Now we throw these dinner parties every single day of the week. It has caused many of us to ask when you see not just the transformation that others experienced by attending these dinner parties, but also how we ourselves are transformed in this radical expression of hospitality. Nowhere was that more in evidence on this one particular dinner party when a couple that I've come to know over the years named Brian and Anna approached me. They asked if we could we sit down and have a brief conversation. I knew that Brian and Anna had met at the community. They quickly fell in love, so when we sat down I had a sense of where this was going. Anna spoke first and said, “Bill, we wanted to know if you would do us the honor of presiding at our wedding ceremony.” Without thinking, I whipped out my phone and opened the calendar app. Brian looked at me and said, “Actually, you won't need that phone and you won't need that calendar. We thought it would be magical if our wedding could break out in the middle of the next dinner party.”

Bill Golderer Bill Golderer

On that next Saturday, I saw Brian dressed in a tuxedo, looking incredibly handsome and polished. But I didn't see Anna anywhere until I looked to the back of the room. There was Anna in her abuela’s wedding dress; she was an incredible vision of what this wedding was going to be. I went into the middle of the room, and I said, “Friends, if you wouldn't mind, I'd like you to gather around. For our friends Brian and Anna are to be married today. And they wanted you all to be a part of it.” They were married right there in the middle of Philadelphia's most dangerous dinner party. But that wasn't the most powerful part.

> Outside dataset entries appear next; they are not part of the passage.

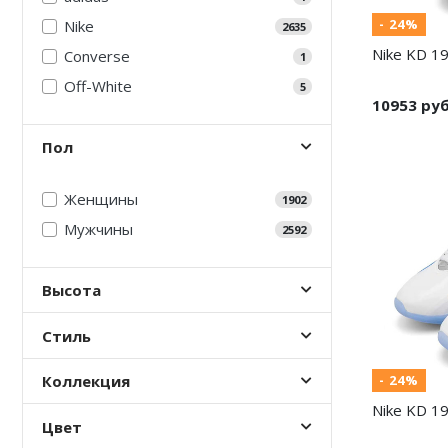
- 24%
Nike
2635
Nike KD 19
Converse
1
Off-White
5
10953 ру
Пол
Женщины
1902
Мужчины
2592
Высота
Стиль
- 24%
Коллекция
Nike KD 19
Цвет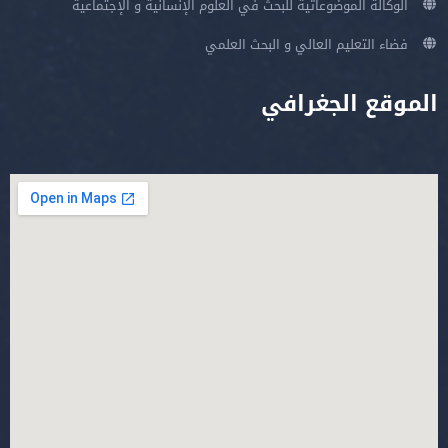
الوكالة الموضوعاتية للبحث في العلوم الإنسانية و الإجتماعية
فضاء التعليم العالي و البحث العلمي
الموقع الجغرافي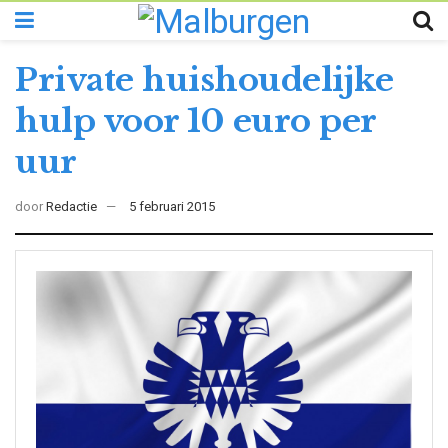
Private huishoudelijke
hulp voor 10 euro per
uur
door
Redactie
5 februari 2015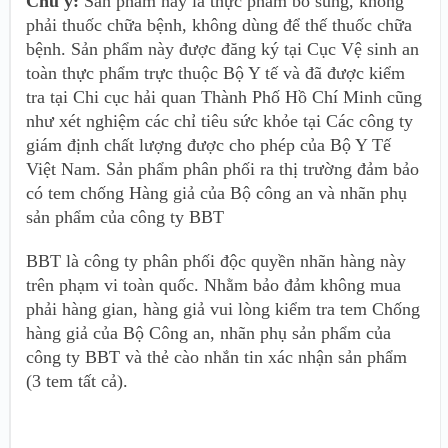
Chú ý:
Sản phẩm này là thực phẩm bổ sung, không
phải thuốc chữa bệnh, không dùng để thế thuốc chữa
bệnh. Sản phẩm này được đăng ký tại Cục Vệ sinh an
toàn thực phẩm trực thuộc Bộ Y tế và đã được kiểm
tra tại Chi cục hải quan Thành Phố Hồ Chí Minh cũng
như xét nghiệm các chỉ tiêu sức khỏe tại Các công ty
giám định chất lượng được cho phép của Bộ Y Tế
Việt Nam. Sản phẩm phân phối ra thị trường đảm bảo
có tem chống Hàng giả của Bộ công an và nhãn phụ
sản phẩm của công ty BBT
BBT là công ty phân phối độc quyền nhãn hàng này
trên phạm vi toàn quốc. Nhằm bảo đảm không mua
phải hàng gian, hàng giả vui lòng kiểm tra tem Chống
hàng giả của Bộ Công an, nhãn phụ sản phẩm của
công ty BBT và thẻ cào nhắn tin xác nhận sản phẩm
(3 tem tất cả).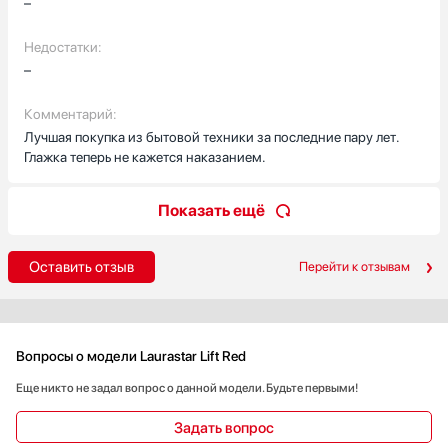
–
Недостатки:
–
Комментарий:
Лучшая покупка из бытовой техники за последние пару лет.
Глажка теперь не кажется наказанием.
Показать ещё
Оставить отзыв
Перейти к отзывам
Вопросы о модели Laurastar Lift Red
Еще никто не задал вопрос о данной модели. Будьте первыми!
Задать вопрос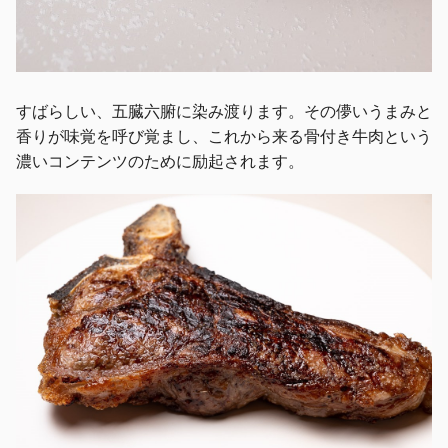
すばらしい、五臓六腑に染み渡ります。その儚いうまみと
香りが味覚を呼び覚まし、これから来る骨付き牛肉という
濃いコンテンツのために励起されます。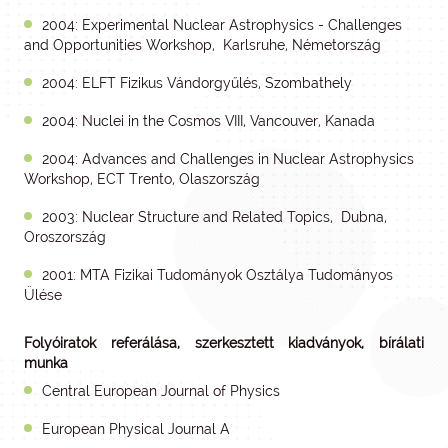
2004: Experimental Nuclear Astrophysics - Challenges
and Opportunities Workshop, Karlsruhe, Németország
2004: ELFT Fizikus Vándorgyűlés, Szombathely
2004: Nuclei in the Cosmos VIII, Vancouver, Kanada
2004: Advances and Challenges in Nuclear Astrophysics
Workshop, ECT Trento, Olaszország
2003: Nuclear Structure and Related Topics, Dubna,
Oroszország
2001: MTA Fizikai Tudományok Osztálya Tudományos
Ülése
Folyóiratok referálása, szerkesztett kiadványok, bírálati
munka
Central European Journal of Physics
European Physical Journal A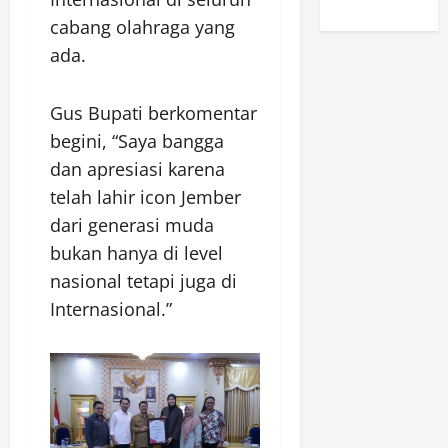
cabang olahraga yang
ada.
Gus Bupati berkomentar
begini, “Saya bangga
dan apresiasi karena
telah lahir icon Jember
dari generasi muda
bukan hanya di level
nasional tetapi juga di
Internasional.”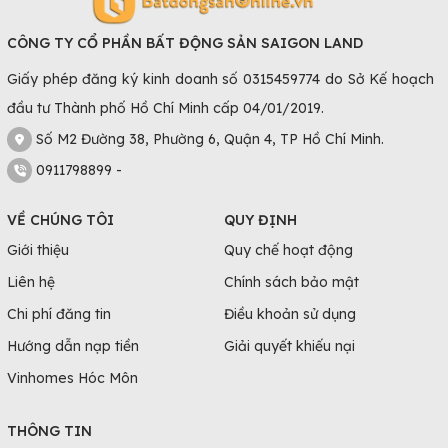
CÔNG TY CỔ PHẦN BẤT ĐỘNG SẢN SAIGON LAND
Giấy phép đăng ký kinh doanh số 0315459774 do Sở Kế hoạch
đầu tư Thành phố Hồ Chí Minh cấp 04/01/2019.
Số M2 Đường 38, Phường 6, Quận 4, TP Hồ Chí Minh.
0911798899 -
VỀ CHÚNG TÔI
QUY ĐỊNH
Giới thiệu
Quy chế hoạt động
Liên hệ
Chính sách bảo mật
Chi phí đăng tin
Điều khoản sử dụng
Hướng dẫn nạp tiền
Giải quyết khiếu nại
Vinhomes Hóc Môn
THÔNG TIN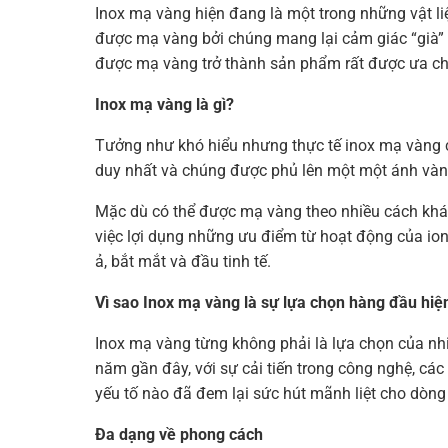
Inox mạ vàng hiện đang là một trong những vật liệ
được mạ vàng bởi chúng mang lại cảm giác “già” v
được mạ vàng trở thành sản phẩm rất được ưa chuộ
Inox mạ vàng là gì?
Tưởng như khó hiểu nhưng thực tế inox mạ vàng cũn
duy nhất và chúng được phủ lên một một ánh vàng
Mặc dù có thể được mạ vàng theo nhiều cách khá
việc lợi dụng những ưu điểm từ hoạt động của ion
ả, bắt mắt và đầu tinh tế.
Vì sao Inox mạ vàng là sự lựa chọn hàng đầu hiệ
Inox mạ vàng từng không phải là lựa chọn của nh
năm gần đây, với sự cải tiến trong công nghệ, cá
yếu tố nào đã đem lại sức hút mãnh liệt cho dòng
Đa dạng về phong cách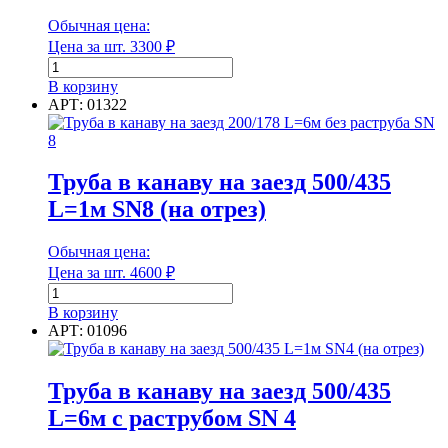
Диаметр
Обычная цена:
Цена за шт.
3300
₽
Количество
товара
В корзину
Труба
АРТ: 01322
Диаметр
в
канаву
Диаметр внутренний
на
заезд
Труба в канаву на заезд 500/435
500/435
L=1м SN8 (на отрез)
L=1м
SN4
Диаметр внутренний
(на
Обычная цена:
отрез)
Цена за шт.
4600
₽
Длина
Количество
товара
В корзину
Труба
АРТ: 01096
в
канаву
Длина
на
Труба в канаву на заезд 500/435
заезд
Единица измерения
L=6м с раструбом SN 4
500/435
L=1м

After the ceremony had concluded, I caught out of the corner of my eye the figure of a person who I'll call Dwayne. Dwayne had been coming to these dinner parties for a couple of years. He had struggled with addiction, hunger, and homelessness. At first, he was very suspicious of the motivations behind these dinner parties. But on the day of the wedding, Dwayne walked up to Anna and said, “I want you to know how very pleased I was to be able to be in attendance at your wedding ceremony today. You can't know how much it meant to me to be included and invited. For reasons I well understand, my own daughter did not invite me to her wedding. I've made a terrible mess of my life. But, by being invited here, I feel in some ways whole again. I know you two will be very happy together in your marriage.”

At this time of year, where it seems like we are barraged by all manner of invitations – things that we are expected to attend and things we feel pressure to invite others to – I wonder if you might not take a minute and reflect on whether or not you might have just a little bit more space in your life to extend an invitation to someone who is unsuspecting; because, in so doing, you might transform someone's life.